Robert Tanitch reviews Macbeth at the Donmar Warehouse Theatre, London

Max Webster’s expressionistic production will be remembered primarily for Gareth Fry’s 3D soundscape. In order to hear what the actors are saying, the audience has to wear binaural headphones throughout. I felt I was watching a radio play.

The stage is bare and behind it is a big glass box in which cast and band sit and observe and react to what is going on. There are no props. The lighting is hazy at first. The weird witches whisper in our ears (which is weird and good) but they remain unseen (which is weird and not good). The play loses a great deal of its theatricality by their absence on stage.

King James I, Shakespeare’s patron, was also a witch killer.

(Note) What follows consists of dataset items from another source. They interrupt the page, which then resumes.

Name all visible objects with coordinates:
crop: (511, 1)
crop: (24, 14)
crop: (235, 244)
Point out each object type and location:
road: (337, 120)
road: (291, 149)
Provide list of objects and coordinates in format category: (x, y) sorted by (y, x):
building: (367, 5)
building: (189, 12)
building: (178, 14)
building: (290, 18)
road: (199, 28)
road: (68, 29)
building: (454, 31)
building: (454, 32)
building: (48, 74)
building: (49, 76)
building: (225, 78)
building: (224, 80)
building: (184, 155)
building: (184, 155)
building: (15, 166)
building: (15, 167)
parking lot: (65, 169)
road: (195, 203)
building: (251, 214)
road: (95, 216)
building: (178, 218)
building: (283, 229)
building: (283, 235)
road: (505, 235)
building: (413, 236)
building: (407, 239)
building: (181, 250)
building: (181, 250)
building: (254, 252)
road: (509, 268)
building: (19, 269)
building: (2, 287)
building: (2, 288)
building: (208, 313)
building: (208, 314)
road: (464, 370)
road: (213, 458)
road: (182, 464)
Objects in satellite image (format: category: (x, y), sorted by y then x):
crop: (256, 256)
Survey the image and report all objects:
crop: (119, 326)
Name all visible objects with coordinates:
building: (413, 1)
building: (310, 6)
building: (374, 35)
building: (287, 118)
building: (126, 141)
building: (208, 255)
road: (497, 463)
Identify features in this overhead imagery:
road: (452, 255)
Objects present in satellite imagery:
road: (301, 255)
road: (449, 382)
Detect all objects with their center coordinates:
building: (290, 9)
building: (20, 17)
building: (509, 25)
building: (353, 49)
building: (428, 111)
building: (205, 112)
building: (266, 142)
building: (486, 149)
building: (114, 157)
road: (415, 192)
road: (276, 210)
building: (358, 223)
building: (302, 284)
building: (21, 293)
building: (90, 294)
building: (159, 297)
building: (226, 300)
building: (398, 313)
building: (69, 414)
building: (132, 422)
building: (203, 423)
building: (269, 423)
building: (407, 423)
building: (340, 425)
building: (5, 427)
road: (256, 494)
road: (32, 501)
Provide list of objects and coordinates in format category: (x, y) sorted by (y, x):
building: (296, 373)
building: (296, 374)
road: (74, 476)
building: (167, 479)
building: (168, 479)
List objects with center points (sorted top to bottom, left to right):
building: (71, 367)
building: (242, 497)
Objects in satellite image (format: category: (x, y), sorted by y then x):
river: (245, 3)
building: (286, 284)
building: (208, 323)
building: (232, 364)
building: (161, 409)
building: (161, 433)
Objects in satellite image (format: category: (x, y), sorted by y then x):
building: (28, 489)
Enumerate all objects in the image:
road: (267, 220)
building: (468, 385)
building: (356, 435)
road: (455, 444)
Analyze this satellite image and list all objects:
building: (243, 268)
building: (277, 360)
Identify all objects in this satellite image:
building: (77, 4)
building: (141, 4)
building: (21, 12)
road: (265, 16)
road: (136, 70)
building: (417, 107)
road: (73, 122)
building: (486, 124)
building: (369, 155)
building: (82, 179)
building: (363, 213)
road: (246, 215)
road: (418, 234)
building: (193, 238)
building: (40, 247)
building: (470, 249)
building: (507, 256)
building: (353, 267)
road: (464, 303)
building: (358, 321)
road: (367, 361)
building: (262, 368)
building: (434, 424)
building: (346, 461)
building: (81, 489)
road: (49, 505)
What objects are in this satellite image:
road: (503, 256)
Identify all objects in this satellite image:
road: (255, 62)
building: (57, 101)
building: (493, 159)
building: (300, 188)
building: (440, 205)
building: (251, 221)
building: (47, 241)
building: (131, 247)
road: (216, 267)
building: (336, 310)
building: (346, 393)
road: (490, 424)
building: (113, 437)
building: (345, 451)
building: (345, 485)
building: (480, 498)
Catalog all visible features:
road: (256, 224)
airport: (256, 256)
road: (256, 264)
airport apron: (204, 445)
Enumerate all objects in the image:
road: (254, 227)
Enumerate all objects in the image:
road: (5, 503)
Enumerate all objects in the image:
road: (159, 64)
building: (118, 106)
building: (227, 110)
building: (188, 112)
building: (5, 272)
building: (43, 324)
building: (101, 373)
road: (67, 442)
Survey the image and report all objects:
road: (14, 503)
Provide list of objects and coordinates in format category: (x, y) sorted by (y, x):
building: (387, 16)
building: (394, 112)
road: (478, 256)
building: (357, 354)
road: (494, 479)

Macbeth had its premiere at his court in 1604. The king would have enjoyed the play because it was Scottish history and because there were witches in it. In the centuries that followed the witches would be given more songs and dances. They were one of the reasons for its popularity.

There are two essays in the printed programme. One advocates that Macbeth, after the bloody war he has just been fighting and won, is suffering from post-traumatic stress disorder. The other essay advocates that Lady Macbeth is suffering from postpartum depression, which is an interesting idea but not developed.

David Tennant, who has played Macbeth and also the Porter on radio, is very much a Scottish thane but without the eyes-blazing frenzy you might expect from his other performances. He is dressed in black kilt and boots. Everybody is dressed in black except for Lady Macbeth. Cush Jumbo wears an elegant white dress.

The supporting cast is essentially an ensemble, which diminishes their impact as individuals. The actor, who stands out most, is Jatinder Singh Randhawa and that is because he is playing the Porter, ditches the script and does an improvised stand-up comic act instead. He is funny when he is arguing with an usher about wearing headphones, but none of what he says has any relation to Shakespeare’s Porter.

Everything is stylised, including the final fighting. Played in under two hours, there is much that is cut, most notably the visible murder of Banquo, and much that is underplayed, especially when Tennant and Jumbo are not on. The Scottish reel at the coronation banquet offers a moment of jollity.

I was never emotionally involved. Max Webster’s production would have been much more involving had the headphones been used only for the witches and for Macbeth and Lady Macbeth’s interior monologues and asides.